* **Stated task**
Put every line of the items below into a numbered list, leaving out any blank lines.

* **Exercise inputs**

==*==

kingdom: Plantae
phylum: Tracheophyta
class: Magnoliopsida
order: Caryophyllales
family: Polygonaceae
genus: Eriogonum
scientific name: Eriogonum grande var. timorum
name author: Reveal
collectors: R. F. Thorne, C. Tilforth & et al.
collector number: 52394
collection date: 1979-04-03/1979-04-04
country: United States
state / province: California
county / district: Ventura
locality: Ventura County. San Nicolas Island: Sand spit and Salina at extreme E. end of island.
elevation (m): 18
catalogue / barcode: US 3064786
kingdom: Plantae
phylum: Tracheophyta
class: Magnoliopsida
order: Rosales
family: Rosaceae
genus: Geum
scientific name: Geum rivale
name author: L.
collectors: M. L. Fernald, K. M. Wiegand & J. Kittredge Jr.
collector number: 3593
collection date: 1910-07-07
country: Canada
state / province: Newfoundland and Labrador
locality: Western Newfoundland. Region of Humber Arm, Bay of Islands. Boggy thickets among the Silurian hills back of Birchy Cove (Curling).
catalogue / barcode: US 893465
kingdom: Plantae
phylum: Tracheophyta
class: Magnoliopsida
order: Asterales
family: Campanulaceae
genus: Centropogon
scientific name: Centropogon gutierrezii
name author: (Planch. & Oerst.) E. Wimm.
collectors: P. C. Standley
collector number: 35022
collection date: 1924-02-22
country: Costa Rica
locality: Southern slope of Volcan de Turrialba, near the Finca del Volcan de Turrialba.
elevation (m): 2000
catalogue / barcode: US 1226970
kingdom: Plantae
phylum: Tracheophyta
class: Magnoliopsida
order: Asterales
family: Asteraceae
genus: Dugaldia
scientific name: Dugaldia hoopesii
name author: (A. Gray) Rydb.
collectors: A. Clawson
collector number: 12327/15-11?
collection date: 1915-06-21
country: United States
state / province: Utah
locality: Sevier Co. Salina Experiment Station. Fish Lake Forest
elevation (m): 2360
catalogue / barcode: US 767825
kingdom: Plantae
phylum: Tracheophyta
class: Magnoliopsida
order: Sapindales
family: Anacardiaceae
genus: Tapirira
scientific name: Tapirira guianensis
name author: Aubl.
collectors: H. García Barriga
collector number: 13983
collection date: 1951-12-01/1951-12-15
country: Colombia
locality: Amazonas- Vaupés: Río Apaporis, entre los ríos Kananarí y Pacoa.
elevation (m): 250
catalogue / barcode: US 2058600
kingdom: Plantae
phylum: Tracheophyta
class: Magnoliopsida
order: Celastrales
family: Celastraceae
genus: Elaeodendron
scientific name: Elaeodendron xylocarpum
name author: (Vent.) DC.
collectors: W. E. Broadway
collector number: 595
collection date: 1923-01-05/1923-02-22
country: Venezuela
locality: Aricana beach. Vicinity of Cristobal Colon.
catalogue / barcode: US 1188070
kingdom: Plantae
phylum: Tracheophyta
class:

==*==

* **Result of this task**
1. kingdom: Plantae
2. phylum: Tracheophyta
3. class: Magnoliopsida
4. order: Caryophyllales
5. family: Polygonaceae
6. genus: Eriogonum
7. scientific name: Eriogonum grande var. timorum
8. name author: Reveal
9. collectors: R. F. Thorne, C. Tilforth & et al.
10. collector number: 52394
11. collection date: 1979-04-03/1979-04-04
12. country: United States
13. state / province: California
14. county / district: Ventura
15. locality: Ventura County. San Nicolas Island: Sand spit and Salina at extreme E. end of island.
16. elevation (m): 18
17. catalogue / barcode: US 3064786
18. kingdom: Plantae
19. phylum: Tracheophyta
20. class: Magnoliopsida
21. order: Rosales
22. family: Rosaceae
23. genus: Geum
24. scientific name: Geum rivale
25. name author: L.
26. collectors: M. L. Fernald, K. M. Wiegand & J. Kittredge Jr.
27. collector number: 3593
28. collection date: 1910-07-07
29. country: Canada
30. state / province: Newfoundland and Labrador
31. locality: Western Newfoundland. Region of Humber Arm, Bay of Islands. Boggy thickets among the Silurian hills back of Birchy Cove (Curling).
32. catalogue / barcode: US 893465
33. kingdom: Plantae
34. phylum: Tracheophyta
35. class: Magnoliopsida
36. order: Asterales
37. family: Campanulaceae
38. genus: Centropogon
39. scientific name: Centropogon gutierrezii
40. name author: (Planch. & Oerst.) E. Wimm.
41. collectors: P. C. Standley
42. collector number: 35022
43. collection date: 1924-02-22
44. country: Costa Rica
45. locality: Southern slope of Volcan de Turrialba, near the Finca del Volcan de Turrialba.
46. elevation (m): 2000
47. catalogue / barcode: US 1226970
48. kingdom: Plantae
49. phylum: Tracheophyta
50. class: Magnoliopsida
51. order: Asterales
52. family: Asteraceae
53. genus: Dugaldia
54. scientific name: Dugaldia hoopesii
55. name author: (A. Gray) Rydb.
56. collectors: A. Clawson
57. collector number: 12327/15-11?
58. collection date: 1915-06-21
59. country: United States
60. state / province: Utah
61. locality: Sevier Co. Salina Experiment Station. Fish Lake Forest
62. elevation (m): 2360
63. catalogue / barcode: US 767825
64. kingdom: Plantae
65. phylum: Tracheophyta
66. class: Magnoliopsida
67. order: Sapindales
68. family: Anacardiaceae
69. genus: Tapirira
70. scientific name: Tapirira guianensis
71. name author: Aubl.
72. collectors: H. García Barriga
73. collector number: 13983
74. collection date: 1951-12-01/1951-12-15
75. country: Colombia
76. locality: Amazonas- Vaupés: Río Apaporis, entre los ríos Kananarí y Pacoa.
77. elevation (m): 250
78. catalogue / barcode: US 2058600
79. kingdom: Plantae
80. phylum: Tracheophyta
81. class: Magnoliopsida
82. order: Celastrales
83. family: Celastraceae
84. genus: Elaeodendron
85. scientific name: Elaeodendron xylocarpum
86. name author: (Vent.) DC.
87. collectors: W. E. Broadway
88. collector number: 595
89. collection date: 1923-01-05/1923-02-22
90. country: Venezuela
91. locality: Aricana beach. Vicinity of Cristobal Colon.
92. catalogue / barcode: US 1188070
93. kingdom: Plantae
94. phylum: Tracheophyta
95. class:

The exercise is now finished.